Aunque nunca debemos generalizar, he indagado con algunos padres que tienen en casa hijos de entre siete y dieciocho años: ¿Comen juntos o comparten en familia? A veces. ¿Hablan con sus hermanos, abuelos, amigos en su idioma original? Muy pocas veces y por obligación. ¿Comparten sus preocupaciones, los problemas dentro del colegio, sus sensaciones o necesidades existenciales con sus hermanos o padres? Solo en ciertos casos y con mucho esfuerzo e insistencia en que lo hagan. No todos hacen deportes, ni comen sano, ni salen a despejar al aire libre, la obesidad infantil es cada vez más evidente entre los más jóvenes. Las mayores vivencias son simulacros de estímulos que reciben, a través de una pantalla, casi siempre sentados o acostados.
Tengo la sensación de que aquí muchos menores de edad tienen en sus manos el control del relacionamiento, y sus padres, aunque lo intentan, no siempre pueden entrar al interior de sus preocupaciones, necesidades o anhelos.
Existe una autoridad mayor, una jerarquía invertida, un muro difícil de derribar entre ellos y sus padres. Los pequeños pueden llamar al 911 en caso de sentirse maltratados y denunciar a sus familiares. La empatía, la proxemia, el lenguaje extraverbal entre padres e hijos, amigos y conocidos, pasa por un protocolo que, al menos a mí, que no tuve hijos, pero fui parte de una “pandilla” de chiquillos abiertos, expresivos y sin ningún misterio, me resulta complejo de asimilar.
Los niños no siempre desean salir de su cuarto a saludar cuando llega un familiar cercano o una visita ocasional, incluso, hay casas donde parece no viven niños o adolescentes. He sido testigo de que algunos padres temen importunar a sus hijos, tocarle a la puerta, darles una orden, pedirles un favor y empiezan a actuar con cierto temor, y comienzan a comportarse como si fueran los hijos de sus hijos.
Busco un nexo, un cordón que me conduzca a interactuar para conocerlos mejor, necesito encontrar temas de diálogo y no lucir desactualizada o tonta, intento comunicarme en su lengua y mientras lo hago, con mayor o menor suerte, me cuestiono tantas cosas. Si ellos mismos saben quiénes son, de dónde vienen, qué quieren.
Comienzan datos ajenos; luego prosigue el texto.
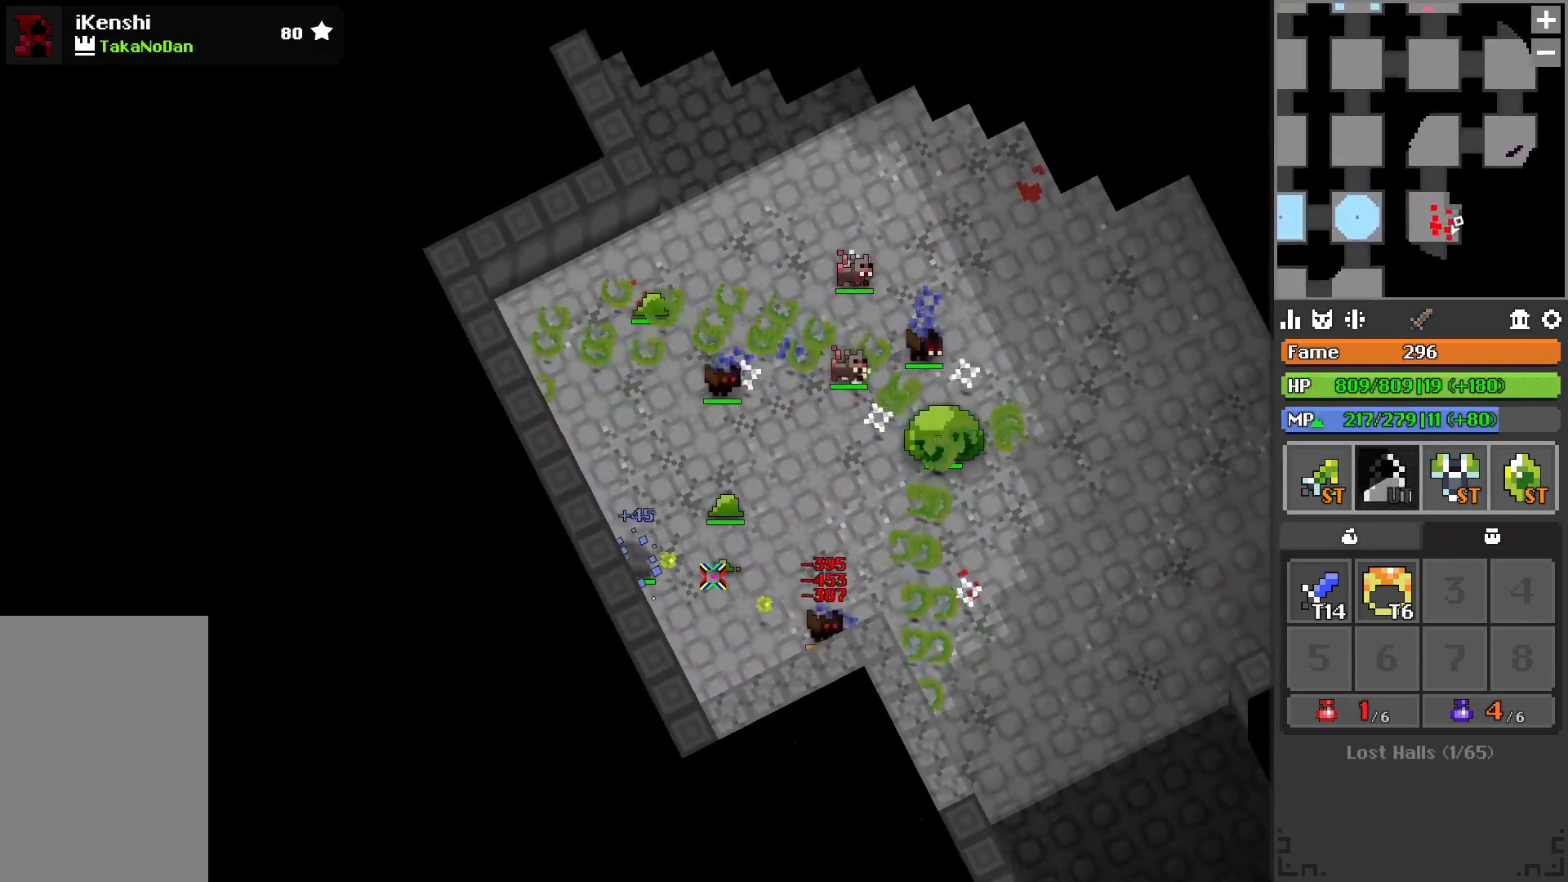
{"keys": ["a"], "events": [[33, "a", "down"], [83, "w", "down"], [150, "r", "down"], [217, "w", "up"], [267, "r", "up"], [300, "a", "up"], [450, "a", "down"]]}
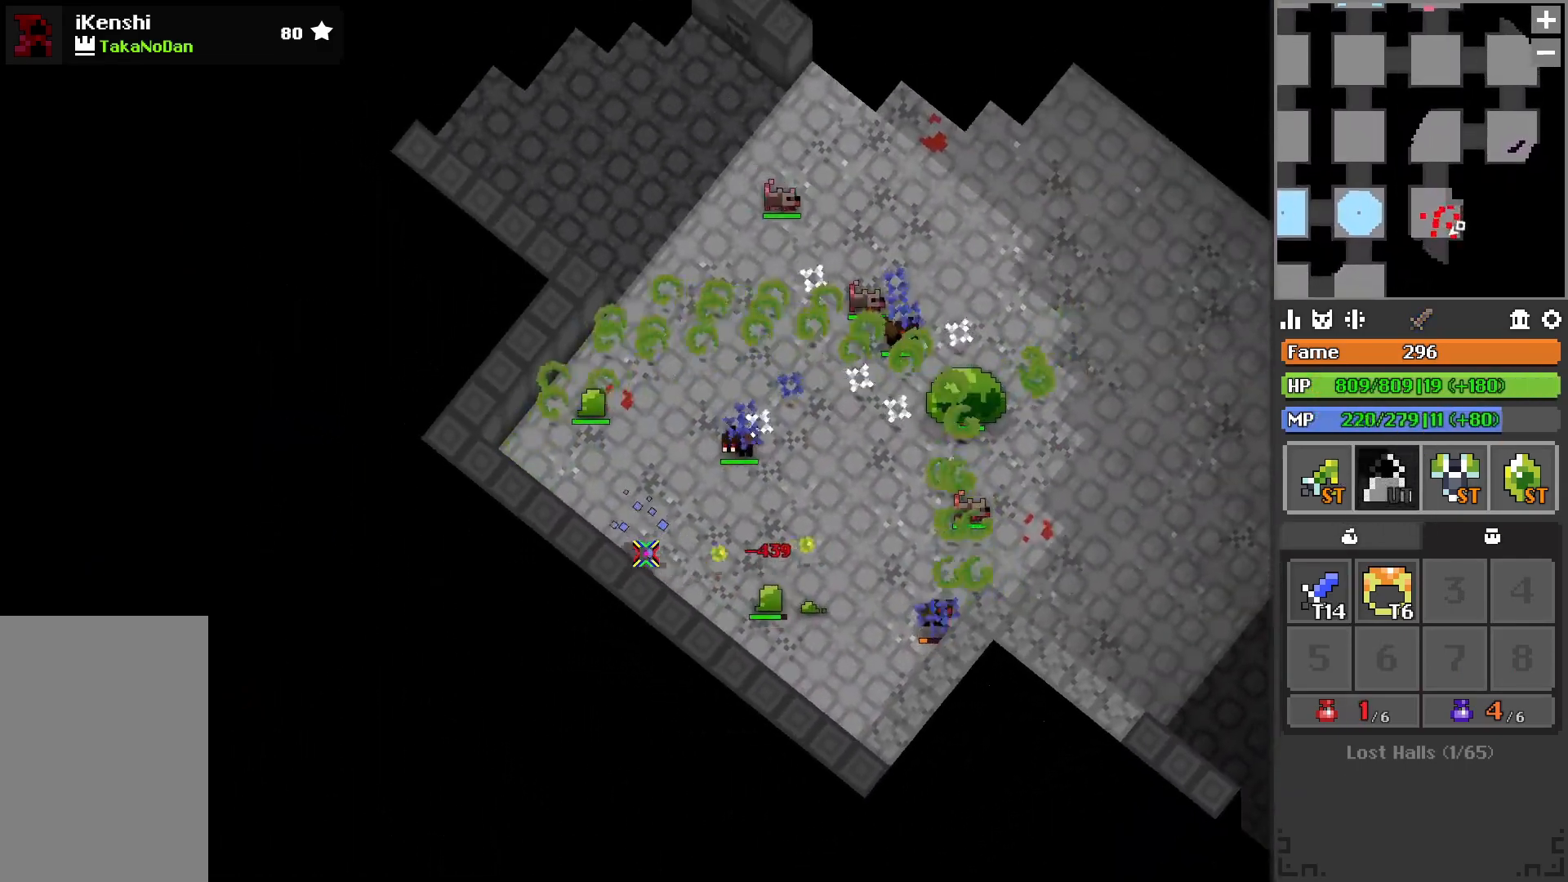
{"keys": ["a", "w"], "events": [[33, "w", "down"], [100, "w", "up"], [133, "a", "up"], [250, "a", "down"], [450, "w", "down"]]}
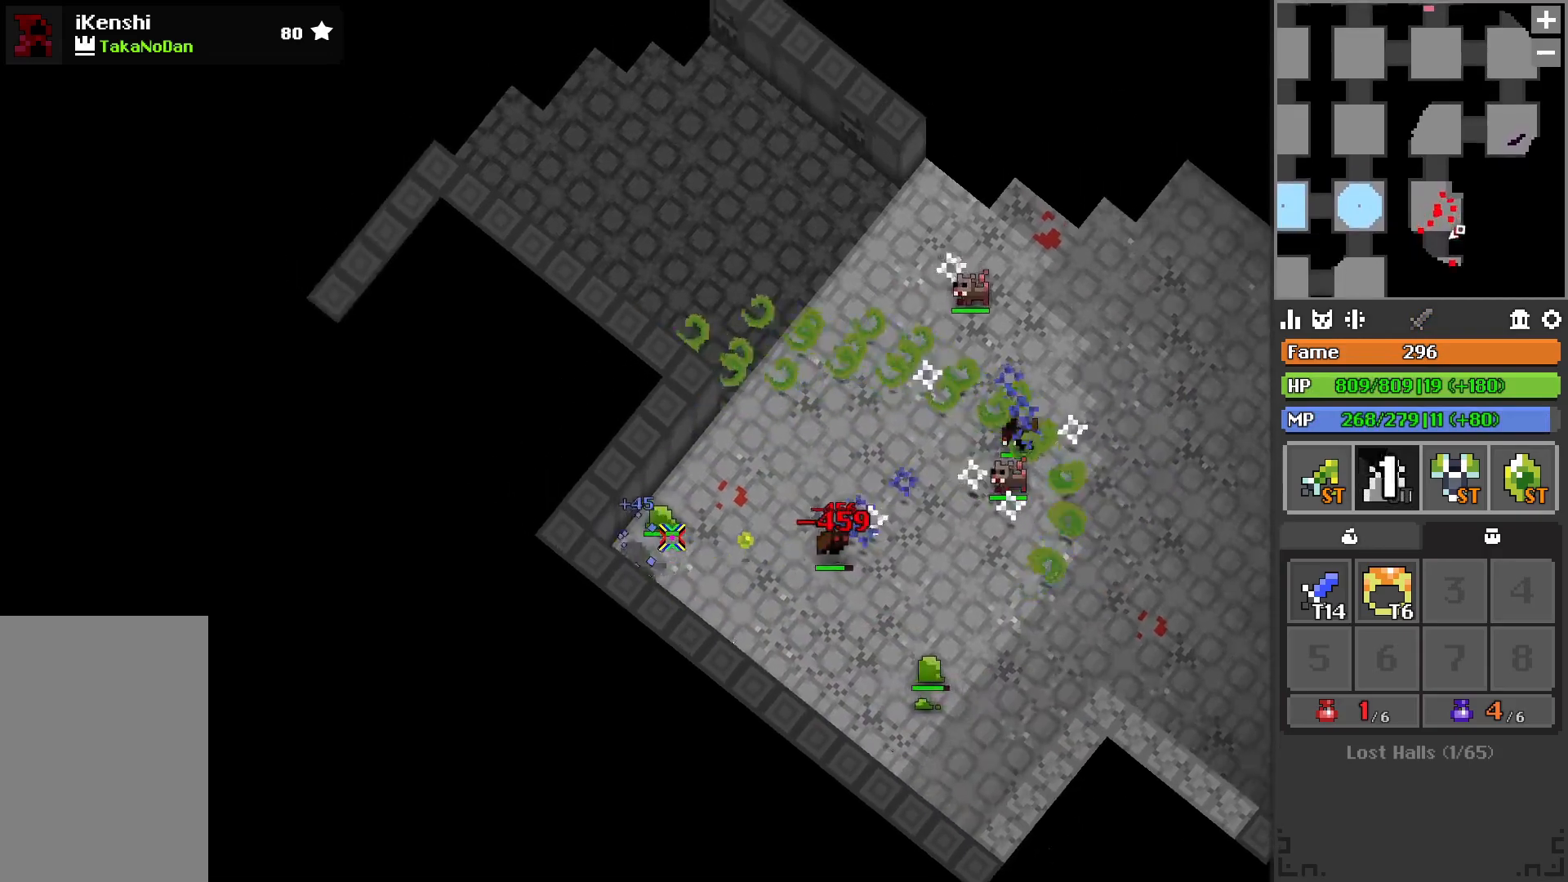
{"keys": ["d", "w"], "events": [[50, "a", "up"], [200, "d", "down"], [350, "q", "down"], [500, "q", "up"]]}
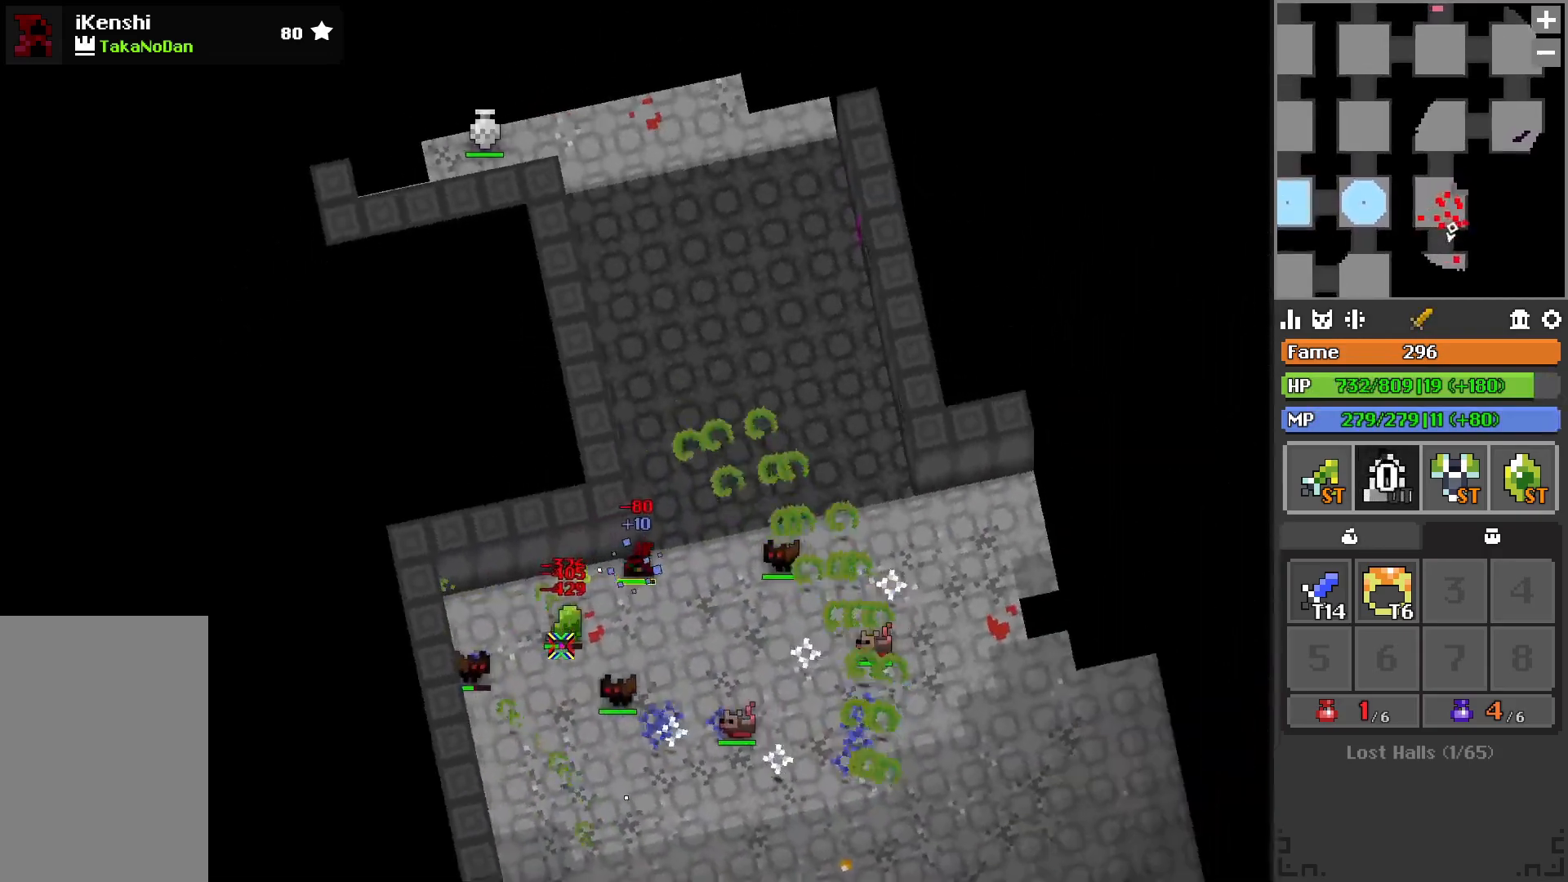
{"keys": ["q", "w"], "events": [[83, "d", "up"], [183, "a", "down"], [333, "a", "up"], [500, "q", "down"]]}
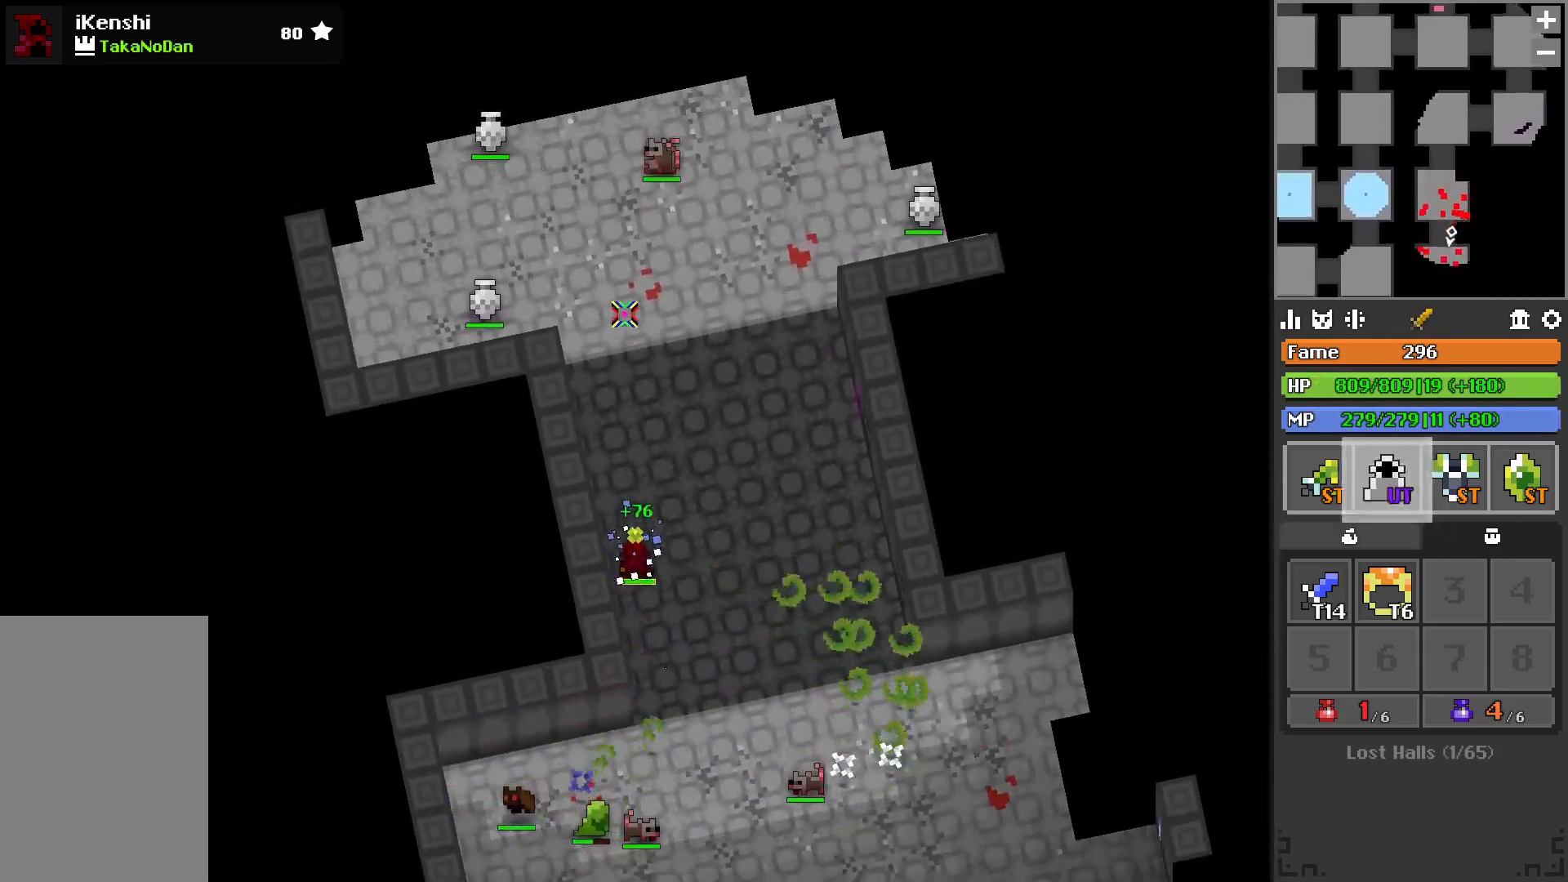
{"keys": ["a", "s"], "events": [[67, "space", "down"], [150, "q", "up"], [183, "space", "up"], [367, "a", "down"], [367, "w", "up"], [483, "s", "down"]]}
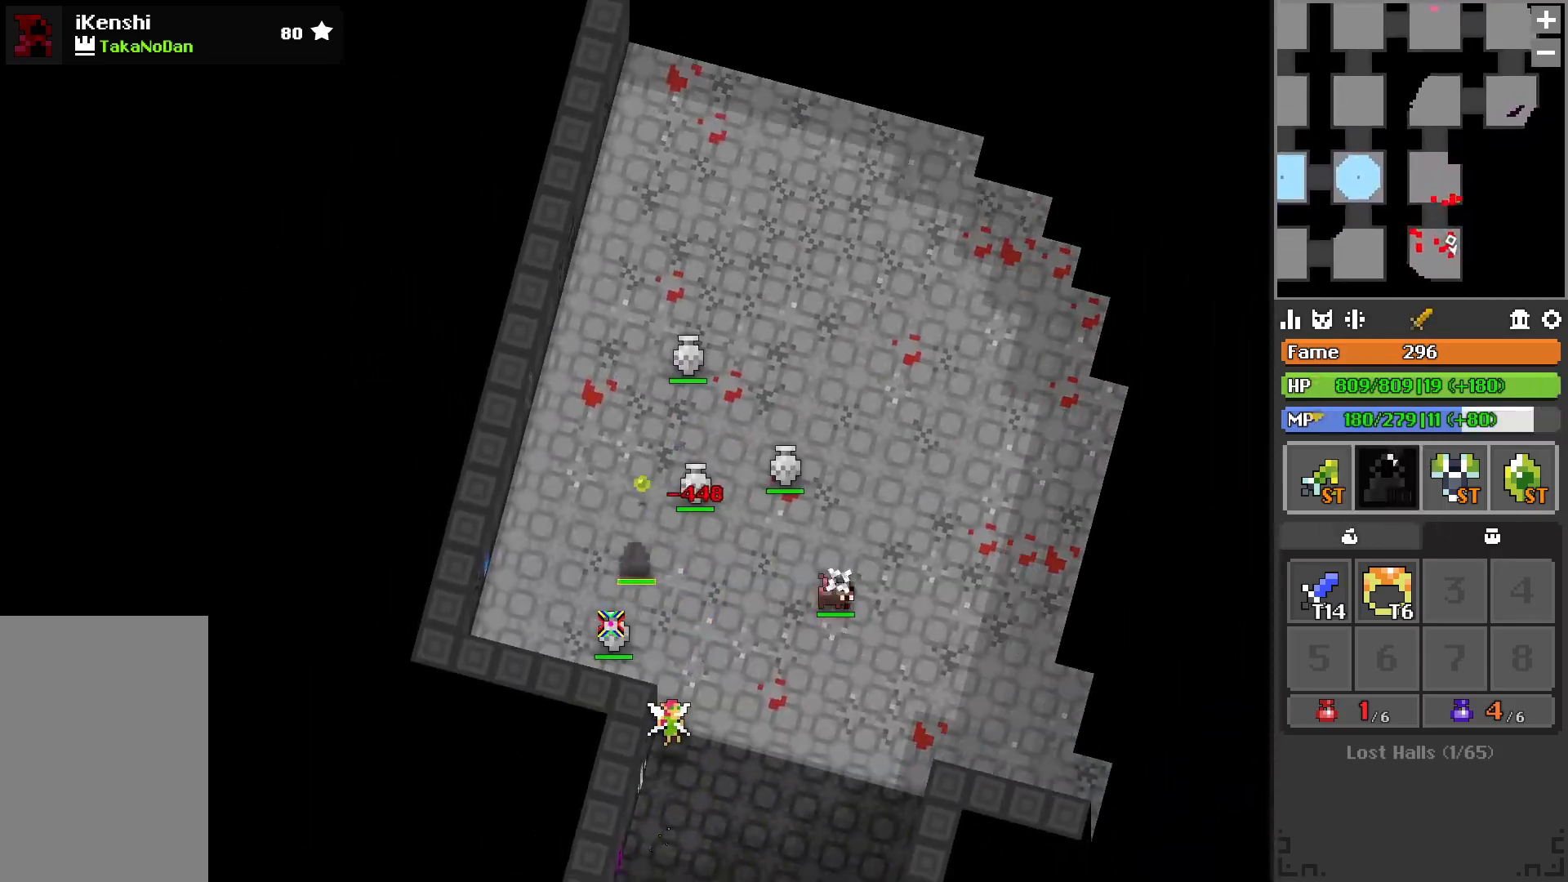
{"keys": [], "events": [[100, "a", "up"], [167, "s", "up"]]}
Hay cosas que, por respeto, no me atrevo a preguntar, pero y sus padres ¿saben si fuman a escondidas, si consumen drogas, si están enamorados, qué piensan de la noticia sobre el chico que intentó llevar un arma a su escuela, tienen miedo, se sienten solos, a qué universidad desean irse a estudiar, quieren seguir estudiando, hasta qué edad les gustaría vivir con sus padres, les molesta que los adultos siempre hablen del monotema: la política, la eterna problemática de los países que dejaron atrás, se sienten cómodos con su sexualidad, les parece demasiado simple definirse con uno u otro género, les gusta este país, qué piensan del lugar donde nacieron? Pero la pregunta más significativa es: ¿Conocen los padres profundamente a sus hijos o son pequeños extraños que simplemente conviven a su lado?